Il est évident que nous voulons nouer des alliances à court et à long termes. Nous avons déjà une alliance avec le Rassemblement national des indépendants au niveau du parlement, une alliance qui fonctionne parfaitement d'ailleurs. Nous avancerons sur cette voix notamment à l'échelle locale. Mais il y aura bien entendu des conditions. Pour qu'il y ait alliance il faut qu'il y ait entre nos éventuels alliés et nous un dénominateur commun. Je vous signale que nous avons au parti des élus locaux, ce qui veut dire que nous ne sommes pas des extra terrestres. Nous saurons donc au moment venu avec qui nous allier. Il faut que nos alliés partagent avec nous les valeurs qui forment le socle de notre formation.
On a beaucoup dit sur Fouad Ali El Himma. Quelle est sa véritable place dans le parti ?
Fouad Ali El Himma exerce un fort tropisme sur les militants et sur les journalistes par son langage fluide et simple et par son histoire. Son passage au ministère de l'Intérieur comme sa qualité d'élu ne laissent pas indifférent. Il participe comme tous les membres à la vie du parti. Ses discours sont toujours appréciés comme ceux qu'il a prononcés lors du conseil national et devant le bureau national à Laâyoune.

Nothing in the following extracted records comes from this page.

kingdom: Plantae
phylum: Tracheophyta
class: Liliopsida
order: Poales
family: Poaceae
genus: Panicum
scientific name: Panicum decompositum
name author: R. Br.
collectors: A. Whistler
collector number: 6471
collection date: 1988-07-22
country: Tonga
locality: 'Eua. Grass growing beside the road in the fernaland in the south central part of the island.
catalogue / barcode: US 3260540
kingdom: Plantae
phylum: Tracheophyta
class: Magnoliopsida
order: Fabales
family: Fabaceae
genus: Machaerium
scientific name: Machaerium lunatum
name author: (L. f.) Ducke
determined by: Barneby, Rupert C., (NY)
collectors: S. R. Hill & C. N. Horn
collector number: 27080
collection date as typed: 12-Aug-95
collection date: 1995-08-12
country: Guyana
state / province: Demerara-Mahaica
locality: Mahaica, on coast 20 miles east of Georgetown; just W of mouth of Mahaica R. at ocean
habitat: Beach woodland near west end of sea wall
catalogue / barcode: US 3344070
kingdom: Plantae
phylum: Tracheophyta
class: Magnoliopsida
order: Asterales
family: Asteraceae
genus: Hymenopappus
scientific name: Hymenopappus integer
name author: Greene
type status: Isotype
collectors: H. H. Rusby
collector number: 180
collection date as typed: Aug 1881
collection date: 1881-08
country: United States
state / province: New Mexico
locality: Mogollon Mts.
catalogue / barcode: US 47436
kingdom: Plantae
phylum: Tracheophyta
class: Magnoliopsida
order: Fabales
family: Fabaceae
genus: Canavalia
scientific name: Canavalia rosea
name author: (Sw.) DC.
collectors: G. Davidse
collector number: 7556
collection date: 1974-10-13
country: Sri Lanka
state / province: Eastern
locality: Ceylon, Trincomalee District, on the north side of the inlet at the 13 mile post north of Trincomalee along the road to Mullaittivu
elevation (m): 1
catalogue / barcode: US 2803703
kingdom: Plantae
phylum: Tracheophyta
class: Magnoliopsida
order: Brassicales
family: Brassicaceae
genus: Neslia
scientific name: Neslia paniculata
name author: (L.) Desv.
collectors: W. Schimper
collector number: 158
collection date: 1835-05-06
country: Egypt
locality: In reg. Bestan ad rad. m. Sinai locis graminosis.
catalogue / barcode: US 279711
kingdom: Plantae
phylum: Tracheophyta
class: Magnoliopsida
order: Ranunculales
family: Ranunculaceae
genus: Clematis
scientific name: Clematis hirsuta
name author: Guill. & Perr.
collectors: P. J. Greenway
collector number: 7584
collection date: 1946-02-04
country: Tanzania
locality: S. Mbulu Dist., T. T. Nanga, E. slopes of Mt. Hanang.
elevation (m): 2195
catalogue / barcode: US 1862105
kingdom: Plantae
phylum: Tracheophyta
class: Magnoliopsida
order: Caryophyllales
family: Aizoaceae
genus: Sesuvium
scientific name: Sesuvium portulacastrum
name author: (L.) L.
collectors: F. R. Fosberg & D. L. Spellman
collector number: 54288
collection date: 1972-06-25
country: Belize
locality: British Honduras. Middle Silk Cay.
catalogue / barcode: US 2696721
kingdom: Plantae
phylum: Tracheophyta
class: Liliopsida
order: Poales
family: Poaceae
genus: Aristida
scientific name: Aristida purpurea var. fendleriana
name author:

Encore un reproche qu'on fait au PAM. Le fait qu'il a recruté dans le milieu des notables a fait jaser dans les médias.
Vous savez, il y a un dicton qui dit que le poète est le produit de son environnement. Le PAM est lui aussi arrivé dans un environnement spécifique. D'ailleurs, la question des notables doit être tranchée. Nous n'allons pas dans des régions reculées et mettre au placard les notables. Ce sont des citoyens qui portent des valeurs. Et puis, je dois préciser que nous ne sommes pas exclusifs. Au contraire, notre parti se veut inclusif.
Sauf que parfois l'attrait de votre parti peut vous amener des éléments dont l'histoire peut ne pas être claire pour ne pas dire autre chose.
Nous sommes très vigilants sur ce point. D'ailleurs, vous le savez, nous avons exclu deux membres parlementaires du parti.
Maintenant, une question vous concernant plus particulièrement. Pourquoi vous au secrétariat général ?
Les militants m'ont fait l'honneur de cette charge et je sais que c'est une lourde responsabilité. J'essaierai d'être à la hauteur de la mission qu'on m'a confiée. J'exercerai mes prérogatives dans le sens des orientations générales du parti gardant en tête les fondements de base comme l'éthique. Nous participerons au mouvement général de modernisation et de développement lancés par Sa Majesté Mohammed VI et nous contribuerons à relever les défis du Maroc d'aujourd'hui.
Ahmed Akhchichen Le stratège
L'homme est décrit pas ses proches comme une machine intellectuelle, capable de raisonner et de pondre des concepts avec une rapidité et une facilité déconcertantes. Dans les années soixante-dix, Ahmed Khchichen était connu pour ses sympathies avec l'extrême gauche. D'ailleurs, de cette période il a gardé plusieurs amitiés qu'il fréquente toujours. Cela dit, le travail partisan a toujours rebuté l'homme. Certains diront de lui que c'est la figure par excellence de la gauche caviar au Maroc. Il est vrai que Ahmed Akhchichen a toujours eu une paresse à aller à la rencontre des militants et des joutes politiciennes. Il affectionne le rôle intrigant du «conseiller du prince» qu'il a exercé tour à tour avec plusieurs hauts responsables du pays. Aujourd'hui, c'est lui la cheville ouvrière du MTD et du PAM. Il n'hésite d'ailleurs pas à mettre la main dans le cambouis. Il est sur tous les fronts : politique, associatif et ministériel. Comme si l'homme avait une revanche à prendre sur l'histoire ou simplement sur lui-même.